Survival Analysis – When to Use Fully Parametric Models Over Semi-Parametric Ones

semiparametricsurvival

This question is the counterpoint of the other question In survival analysis, why do we use semi-parametric models (Cox proportional hazards) instead of fully parametric models?

Indeed, it clearly demonstrates the advantages of Cox Proportional Hazards regression over fully parametric ones, without assumption on the distribution of the survival time.

Still, there are some recent R packages (SmoothHazard(2017) for instance, function shr with method="Weib") which makes it possible to easily fit fully parametric models.

I happen to have had the opportunity to perform both on a 50k dataset, with very similar results.

What benefits are expected from a fully parametric survival model? What additional analyzes would it allow?

Best Answer

When you know the actual functional form of the hazard function, the fully parametric survival model is far more efficient than the Cox model. Statistical efficiency is like power. A good way to think of it is the width of the confidence interval for your final estimate of the log-hazard ratios: a tight CI is the result of an efficient analysis (assuming you have an unbiased estimator).

Exponential and Weibull survival models are indeed popular examples of "known" hazard functions (constant and linear in time respectively). But you could have any old baseline hazard function $\lambda(t)$, and calculate the expected survival at any time for any combination of covariates given a parameter estimate $\theta$ as:

$$S(\theta, t) = \exp(\Lambda(t)\exp(\theta \mathbf{X}))$$

where $\Lambda(t)$ is the cumulative hazard. An iterative EM-type solver would lead to maximum likelihood estimates of $\theta$.

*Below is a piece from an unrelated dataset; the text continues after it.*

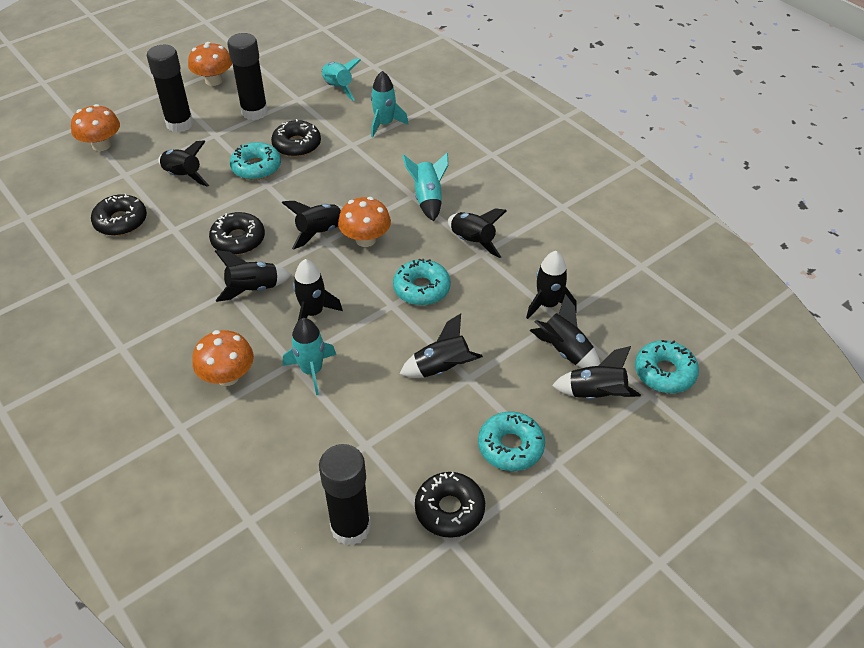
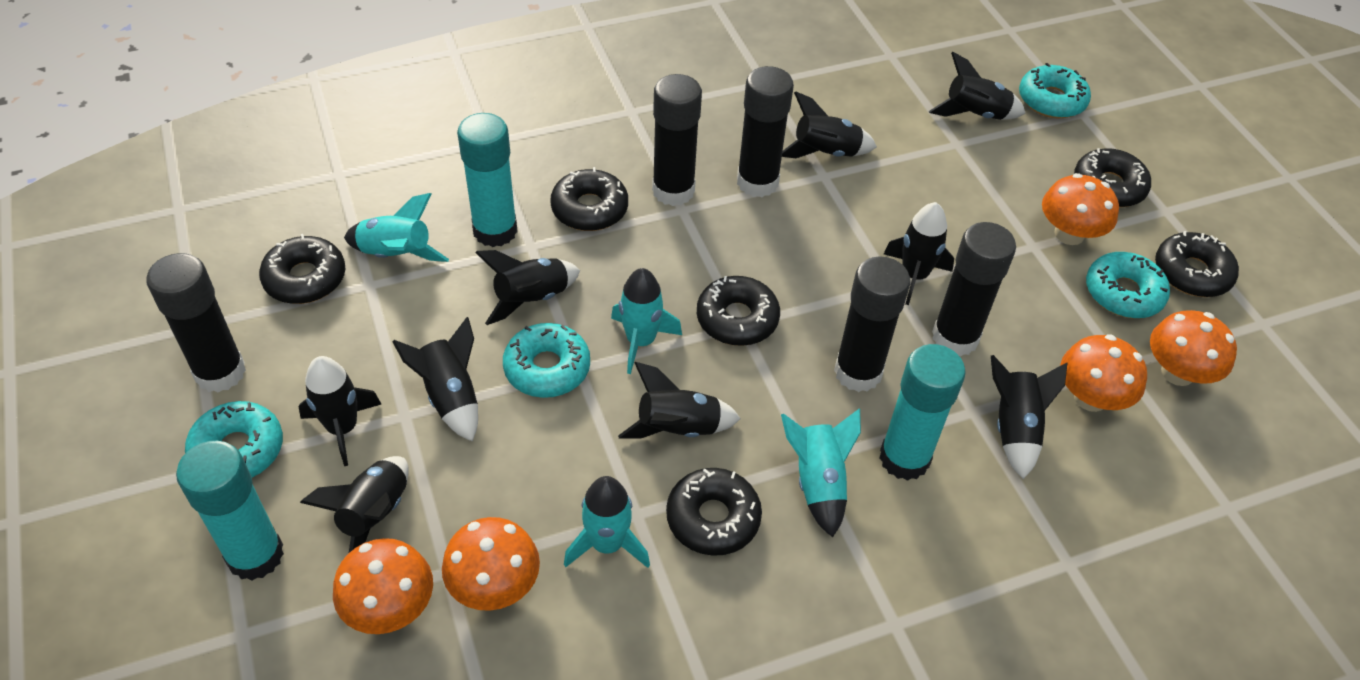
black donut: [91,194,147,236] [209,212,265,255] [271,119,321,157] [415,472,485,538] = 4 -> [259,234,345,304] [550,167,628,231] [666,468,762,556] [697,276,780,346] [1074,148,1151,207] [1155,231,1239,297] = 6
black glue stick: [147,45,193,132] [228,33,268,120] [319,444,371,546] = 3 -> [147,253,246,393] [652,74,702,206] [737,66,794,197] [834,256,910,392] [932,222,1016,357] = 5
orange mushroom: [71,104,120,151] [188,42,232,86] [192,330,254,386] [338,197,391,247] = 4 -> [333,538,433,634] [442,517,540,611] [1042,173,1119,245] [1060,334,1147,412] [1150,310,1237,386] = 5
turquoise glue stick: none = 0 -> [176,441,284,581] [457,113,518,247] [879,344,966,481] = 3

It is a neat fact that, assuming a constant hazard, the relatively efficiency of the Cox model to the Weibull model to the Exponential fully parametric survival model is 3:2:1. That is, when the data are actually exponential, it will take 9 times as many observations under a Cox model to produce a confidence interval for the effect estimate, $\theta$ with an equal expected half-width as that of the exponential survival model. You must use what you know when you know it, but never assume wrongly.